◆ PROVIDED TEXT ◆
____
Freud was hired by New Labour’s Secretary of State for Social Security, John Hutton, to produce the report ‘Reducing dependency, Increasing opportunity: options for the future of welfare to work’. In the 2007 report Freud references Waddell and Aylward’s questionable BPS model (as well as the work of Waddell and Burton) and made the case for outsourcing employment services to the private industry.
Freud wasn’t shy about the potential profits for private firms: “I have no doubt that this will be an annual multi- billion pound market”; nor is Freud unclear on the goals of ‘reforms’:
“The fiscal prize is considerable. Achievement of the 80% employment aspiration would boost GDP, reduce benefit spending and increase Exchequer revenues to a material extent.”
- Reducing dependency, Increasing Opportunity: Options for the Future of Welfare to Work
Unconvinced that New Labour would implement the ‘reforms’ he outlined in ‘Reducing Dependency’, Freud joined the Conservative party in 2009. When the Conservative-Liberal Democrat government came to power in 2010 Freud was appointed Under Secretary of State for Welfare Reform at the DWP, during which time he would become the architect of Universal Credit legislated for in Welfare Reform Act (2012).
After the Conservatives took sole control of the government in 2015, Freud was appointed Minister for State at the DWP, where he would further influence the conditionality and brutal sanctions regime at the heart of the Universal Credit roll-out, bolstered by the prior work of Aylward, LoCascio, Waddell and Wesseley.
____
◆ DATA SHOWN ◆

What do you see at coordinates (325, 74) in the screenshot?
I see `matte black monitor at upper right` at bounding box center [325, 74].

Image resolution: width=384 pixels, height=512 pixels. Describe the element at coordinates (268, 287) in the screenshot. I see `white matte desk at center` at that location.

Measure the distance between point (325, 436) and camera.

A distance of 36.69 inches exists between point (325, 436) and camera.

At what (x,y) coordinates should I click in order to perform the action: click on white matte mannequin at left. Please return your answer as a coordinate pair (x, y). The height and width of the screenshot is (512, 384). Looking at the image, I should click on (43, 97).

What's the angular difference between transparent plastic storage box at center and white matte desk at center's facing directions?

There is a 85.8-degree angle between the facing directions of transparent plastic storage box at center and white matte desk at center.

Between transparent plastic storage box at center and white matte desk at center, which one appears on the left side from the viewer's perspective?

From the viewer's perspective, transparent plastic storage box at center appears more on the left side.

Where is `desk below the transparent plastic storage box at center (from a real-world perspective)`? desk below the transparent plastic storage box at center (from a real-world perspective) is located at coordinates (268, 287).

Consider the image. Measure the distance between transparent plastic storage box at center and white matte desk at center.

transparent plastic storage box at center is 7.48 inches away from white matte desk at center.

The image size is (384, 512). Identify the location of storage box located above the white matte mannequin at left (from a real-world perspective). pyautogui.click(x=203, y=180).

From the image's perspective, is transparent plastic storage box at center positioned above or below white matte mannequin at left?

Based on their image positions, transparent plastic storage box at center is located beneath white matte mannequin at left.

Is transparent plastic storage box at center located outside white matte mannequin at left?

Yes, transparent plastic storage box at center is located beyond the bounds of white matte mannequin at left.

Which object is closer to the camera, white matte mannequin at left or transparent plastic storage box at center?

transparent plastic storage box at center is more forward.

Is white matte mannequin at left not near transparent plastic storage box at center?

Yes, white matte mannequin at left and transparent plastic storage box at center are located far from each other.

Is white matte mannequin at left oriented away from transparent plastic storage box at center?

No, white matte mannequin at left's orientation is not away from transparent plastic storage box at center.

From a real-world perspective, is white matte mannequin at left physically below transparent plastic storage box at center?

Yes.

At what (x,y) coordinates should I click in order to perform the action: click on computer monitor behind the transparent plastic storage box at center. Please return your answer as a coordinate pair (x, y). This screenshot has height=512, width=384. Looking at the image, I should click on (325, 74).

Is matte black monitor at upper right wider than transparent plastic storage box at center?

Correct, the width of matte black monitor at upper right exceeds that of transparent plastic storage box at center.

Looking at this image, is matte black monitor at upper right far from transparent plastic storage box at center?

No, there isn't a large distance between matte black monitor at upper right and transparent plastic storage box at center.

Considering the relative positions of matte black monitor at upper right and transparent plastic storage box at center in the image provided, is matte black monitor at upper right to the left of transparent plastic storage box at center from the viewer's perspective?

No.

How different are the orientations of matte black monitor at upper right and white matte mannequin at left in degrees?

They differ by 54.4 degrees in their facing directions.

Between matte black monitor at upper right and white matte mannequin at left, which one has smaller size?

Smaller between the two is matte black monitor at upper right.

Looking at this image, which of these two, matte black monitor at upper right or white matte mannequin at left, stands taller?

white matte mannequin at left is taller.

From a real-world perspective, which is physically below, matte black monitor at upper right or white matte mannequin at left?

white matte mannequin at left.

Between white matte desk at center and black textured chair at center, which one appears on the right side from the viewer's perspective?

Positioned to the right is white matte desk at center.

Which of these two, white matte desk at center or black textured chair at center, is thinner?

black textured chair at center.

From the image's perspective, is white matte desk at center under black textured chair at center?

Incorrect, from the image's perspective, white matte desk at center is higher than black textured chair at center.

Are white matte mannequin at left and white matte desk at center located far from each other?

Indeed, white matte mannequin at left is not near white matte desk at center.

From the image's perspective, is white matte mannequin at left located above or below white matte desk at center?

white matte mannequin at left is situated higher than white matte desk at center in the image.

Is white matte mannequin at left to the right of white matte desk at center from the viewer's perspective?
____
◆ TASKS TO PERFORM ◆
A. How would this sentence from the passage on Freud and welfare reform read in Spanish: "Achievement of the 80% employment aspiration would boost GDP, reduce benefit spending and increase Exchequer revenues to a material extent."?
B. Continue the passage on Freud and welfare reform, picking up after its final sentence.

◆ RESULTS FOR EACH TASK ◆
A. La consecución de la aspiración de un 80 % de empleo impulsaría el PIB, reduciría el gasto en prestaciones y aumentaría los ingresos de Hacienda de forma significativa.

B.
In plain sight
Overall the private sector, both insurance firms and employment agency contractors, would be among the winners in the course of the UK’s neoliberal ‘welfare reforms’. The suffering of disabled people which was the result of these changes had been commodified for private profit.
However, while Unum brought about these changes, it is the disability assessment firms, ATOS, and later Maximus. These companies are at the forefront of profiting directly from misery through their appalling implementation of assessments and their treatment of disabled claimants like ‘lumps of meat’, which will be the focus of the 4th and final part of this series.
This series has largely been made possible by the Deaths by Welfare Project and the timeline put together by some amazing folks over at Healing Justice London, Litany for Survival and Disability News Service, which I have used as a jumping off point for much of my research into this issue. A huge thank you for all your hard work.